> _Exercise description_
Please copy the listing from its first line through the line containing "Meld je aan voor onze nieuwsbrief.", switching "keepsake" to "urn" and changing nothing else.

> _Data in this exercise_
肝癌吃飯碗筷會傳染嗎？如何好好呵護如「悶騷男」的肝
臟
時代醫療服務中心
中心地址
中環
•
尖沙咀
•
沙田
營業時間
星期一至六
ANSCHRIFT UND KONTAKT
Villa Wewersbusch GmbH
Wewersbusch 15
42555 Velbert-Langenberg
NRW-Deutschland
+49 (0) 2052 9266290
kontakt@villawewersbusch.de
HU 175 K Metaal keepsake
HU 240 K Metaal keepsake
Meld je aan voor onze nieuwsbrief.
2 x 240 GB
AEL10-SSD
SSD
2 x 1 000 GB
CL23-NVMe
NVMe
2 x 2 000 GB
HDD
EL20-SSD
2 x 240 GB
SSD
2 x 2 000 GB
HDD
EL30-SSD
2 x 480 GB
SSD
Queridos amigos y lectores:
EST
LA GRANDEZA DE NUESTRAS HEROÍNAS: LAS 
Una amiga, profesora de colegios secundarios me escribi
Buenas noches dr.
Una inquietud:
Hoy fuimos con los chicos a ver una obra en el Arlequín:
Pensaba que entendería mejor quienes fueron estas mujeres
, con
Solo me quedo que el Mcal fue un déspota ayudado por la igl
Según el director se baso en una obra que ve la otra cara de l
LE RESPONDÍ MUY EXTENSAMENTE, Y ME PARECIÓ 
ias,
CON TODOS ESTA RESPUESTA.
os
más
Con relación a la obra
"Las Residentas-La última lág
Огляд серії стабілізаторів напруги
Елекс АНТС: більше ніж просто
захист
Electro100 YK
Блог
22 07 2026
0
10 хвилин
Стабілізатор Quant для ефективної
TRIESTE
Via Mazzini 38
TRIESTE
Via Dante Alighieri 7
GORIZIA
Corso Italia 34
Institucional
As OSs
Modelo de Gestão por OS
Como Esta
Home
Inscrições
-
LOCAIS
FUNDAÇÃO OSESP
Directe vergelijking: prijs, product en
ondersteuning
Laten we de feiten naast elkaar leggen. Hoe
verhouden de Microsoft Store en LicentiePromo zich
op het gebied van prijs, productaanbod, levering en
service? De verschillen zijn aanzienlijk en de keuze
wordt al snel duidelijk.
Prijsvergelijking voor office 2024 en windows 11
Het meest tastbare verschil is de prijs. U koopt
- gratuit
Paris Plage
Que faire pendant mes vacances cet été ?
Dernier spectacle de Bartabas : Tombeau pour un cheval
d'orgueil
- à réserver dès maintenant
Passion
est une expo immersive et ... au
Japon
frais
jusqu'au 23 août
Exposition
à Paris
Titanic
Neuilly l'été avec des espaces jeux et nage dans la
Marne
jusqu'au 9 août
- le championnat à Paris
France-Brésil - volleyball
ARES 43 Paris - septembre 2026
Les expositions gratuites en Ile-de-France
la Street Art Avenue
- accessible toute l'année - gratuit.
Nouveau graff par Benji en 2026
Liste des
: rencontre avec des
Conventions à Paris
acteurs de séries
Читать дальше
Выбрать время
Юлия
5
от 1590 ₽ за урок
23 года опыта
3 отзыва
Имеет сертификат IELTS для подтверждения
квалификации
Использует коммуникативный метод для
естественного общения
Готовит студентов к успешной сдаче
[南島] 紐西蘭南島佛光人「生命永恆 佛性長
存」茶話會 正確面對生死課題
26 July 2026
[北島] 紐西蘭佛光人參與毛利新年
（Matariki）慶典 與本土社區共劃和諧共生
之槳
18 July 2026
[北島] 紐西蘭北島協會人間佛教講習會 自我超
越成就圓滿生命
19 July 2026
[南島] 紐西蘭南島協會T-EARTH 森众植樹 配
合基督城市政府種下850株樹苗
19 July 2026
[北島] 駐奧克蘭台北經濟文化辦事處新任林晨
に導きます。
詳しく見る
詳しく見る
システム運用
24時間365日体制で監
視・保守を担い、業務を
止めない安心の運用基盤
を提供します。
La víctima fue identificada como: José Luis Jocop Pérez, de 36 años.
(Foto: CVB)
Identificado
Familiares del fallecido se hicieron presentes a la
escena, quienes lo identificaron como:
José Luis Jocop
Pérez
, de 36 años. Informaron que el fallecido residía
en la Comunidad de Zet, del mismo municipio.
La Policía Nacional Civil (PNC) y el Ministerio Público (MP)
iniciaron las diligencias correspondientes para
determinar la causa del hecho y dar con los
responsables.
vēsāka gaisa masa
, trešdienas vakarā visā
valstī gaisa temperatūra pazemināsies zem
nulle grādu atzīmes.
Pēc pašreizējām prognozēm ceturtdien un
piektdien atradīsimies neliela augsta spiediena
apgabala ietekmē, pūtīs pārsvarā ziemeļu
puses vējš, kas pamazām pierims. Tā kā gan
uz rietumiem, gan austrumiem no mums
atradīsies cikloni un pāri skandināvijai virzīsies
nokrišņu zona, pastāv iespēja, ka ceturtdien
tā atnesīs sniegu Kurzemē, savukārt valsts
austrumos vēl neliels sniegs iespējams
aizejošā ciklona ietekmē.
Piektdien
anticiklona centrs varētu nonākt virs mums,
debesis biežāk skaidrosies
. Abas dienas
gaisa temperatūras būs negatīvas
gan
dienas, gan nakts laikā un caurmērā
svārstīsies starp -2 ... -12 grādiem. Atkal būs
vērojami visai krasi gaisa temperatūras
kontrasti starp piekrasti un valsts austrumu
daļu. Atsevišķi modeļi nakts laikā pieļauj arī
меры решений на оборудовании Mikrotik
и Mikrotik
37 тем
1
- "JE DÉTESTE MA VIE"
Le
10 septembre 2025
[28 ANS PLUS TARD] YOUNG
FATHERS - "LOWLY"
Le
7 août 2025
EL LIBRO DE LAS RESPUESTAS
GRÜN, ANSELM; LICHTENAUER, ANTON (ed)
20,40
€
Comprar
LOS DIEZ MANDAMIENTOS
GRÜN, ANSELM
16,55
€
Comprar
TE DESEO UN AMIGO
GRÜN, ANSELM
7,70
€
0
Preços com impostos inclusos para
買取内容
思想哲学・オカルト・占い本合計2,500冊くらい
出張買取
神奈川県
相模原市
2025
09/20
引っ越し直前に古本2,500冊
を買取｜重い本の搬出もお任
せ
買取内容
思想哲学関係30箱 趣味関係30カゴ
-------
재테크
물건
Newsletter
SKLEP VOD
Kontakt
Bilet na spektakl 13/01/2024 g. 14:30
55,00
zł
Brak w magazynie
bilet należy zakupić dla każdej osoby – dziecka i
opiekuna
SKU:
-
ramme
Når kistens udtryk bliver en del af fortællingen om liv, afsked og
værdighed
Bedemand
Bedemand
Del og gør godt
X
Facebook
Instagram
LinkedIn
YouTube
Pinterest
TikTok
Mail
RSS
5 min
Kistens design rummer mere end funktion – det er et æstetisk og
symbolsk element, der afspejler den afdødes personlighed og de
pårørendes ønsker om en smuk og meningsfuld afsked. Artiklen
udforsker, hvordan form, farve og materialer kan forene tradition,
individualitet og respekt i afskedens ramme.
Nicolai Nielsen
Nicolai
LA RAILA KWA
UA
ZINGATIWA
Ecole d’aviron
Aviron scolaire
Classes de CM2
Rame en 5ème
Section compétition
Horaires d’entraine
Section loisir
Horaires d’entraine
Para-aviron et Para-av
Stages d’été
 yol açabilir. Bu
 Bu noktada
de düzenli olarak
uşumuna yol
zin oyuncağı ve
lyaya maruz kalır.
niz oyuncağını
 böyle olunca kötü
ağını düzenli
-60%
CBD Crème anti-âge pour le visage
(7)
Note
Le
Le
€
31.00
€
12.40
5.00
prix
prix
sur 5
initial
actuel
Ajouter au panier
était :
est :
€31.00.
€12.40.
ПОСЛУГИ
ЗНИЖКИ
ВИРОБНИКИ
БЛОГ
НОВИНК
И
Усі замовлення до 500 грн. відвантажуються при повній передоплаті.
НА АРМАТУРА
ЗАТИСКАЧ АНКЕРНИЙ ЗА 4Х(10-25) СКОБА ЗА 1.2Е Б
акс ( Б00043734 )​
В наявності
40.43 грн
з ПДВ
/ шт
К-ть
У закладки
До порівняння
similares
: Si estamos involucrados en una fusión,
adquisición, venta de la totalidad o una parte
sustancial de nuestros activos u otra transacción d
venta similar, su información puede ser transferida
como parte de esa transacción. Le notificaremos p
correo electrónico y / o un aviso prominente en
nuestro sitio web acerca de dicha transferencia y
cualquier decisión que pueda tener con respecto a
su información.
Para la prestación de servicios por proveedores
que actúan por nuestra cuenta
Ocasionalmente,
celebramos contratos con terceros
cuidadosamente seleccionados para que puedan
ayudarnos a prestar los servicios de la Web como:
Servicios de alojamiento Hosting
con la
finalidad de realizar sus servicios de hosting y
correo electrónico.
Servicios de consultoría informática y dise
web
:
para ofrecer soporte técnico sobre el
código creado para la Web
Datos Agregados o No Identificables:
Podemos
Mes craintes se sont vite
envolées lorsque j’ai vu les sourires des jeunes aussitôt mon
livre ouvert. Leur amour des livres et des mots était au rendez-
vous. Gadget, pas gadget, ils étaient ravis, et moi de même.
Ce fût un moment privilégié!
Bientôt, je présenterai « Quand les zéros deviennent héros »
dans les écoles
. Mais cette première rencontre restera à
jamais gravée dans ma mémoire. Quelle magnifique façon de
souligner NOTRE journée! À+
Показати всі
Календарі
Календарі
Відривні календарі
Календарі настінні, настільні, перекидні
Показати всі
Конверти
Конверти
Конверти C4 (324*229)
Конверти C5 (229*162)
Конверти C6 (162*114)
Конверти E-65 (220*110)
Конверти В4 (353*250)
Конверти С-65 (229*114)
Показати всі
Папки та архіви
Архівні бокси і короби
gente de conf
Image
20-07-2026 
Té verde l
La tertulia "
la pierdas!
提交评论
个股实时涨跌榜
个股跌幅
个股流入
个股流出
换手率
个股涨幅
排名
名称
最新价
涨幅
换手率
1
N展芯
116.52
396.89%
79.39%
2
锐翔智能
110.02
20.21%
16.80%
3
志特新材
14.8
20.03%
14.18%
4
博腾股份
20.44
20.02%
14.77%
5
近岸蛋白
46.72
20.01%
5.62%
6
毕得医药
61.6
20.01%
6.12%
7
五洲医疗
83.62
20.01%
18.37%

> _Your response_
肝癌吃飯碗筷會傳染嗎？如何好好呵護如「悶騷男」的肝
臟
時代醫療服務中心
中心地址
中環
•
尖沙咀
•
沙田
營業時間
星期一至六
ANSCHRIFT UND KONTAKT
Villa Wewersbusch GmbH
Wewersbusch 15
42555 Velbert-Langenberg
NRW-Deutschland
+49 (0) 2052 9266290
kontakt@villawewersbusch.de
HU 175 K Metaal urn
HU 240 K Metaal urn
Meld je aan voor onze nieuwsbrief.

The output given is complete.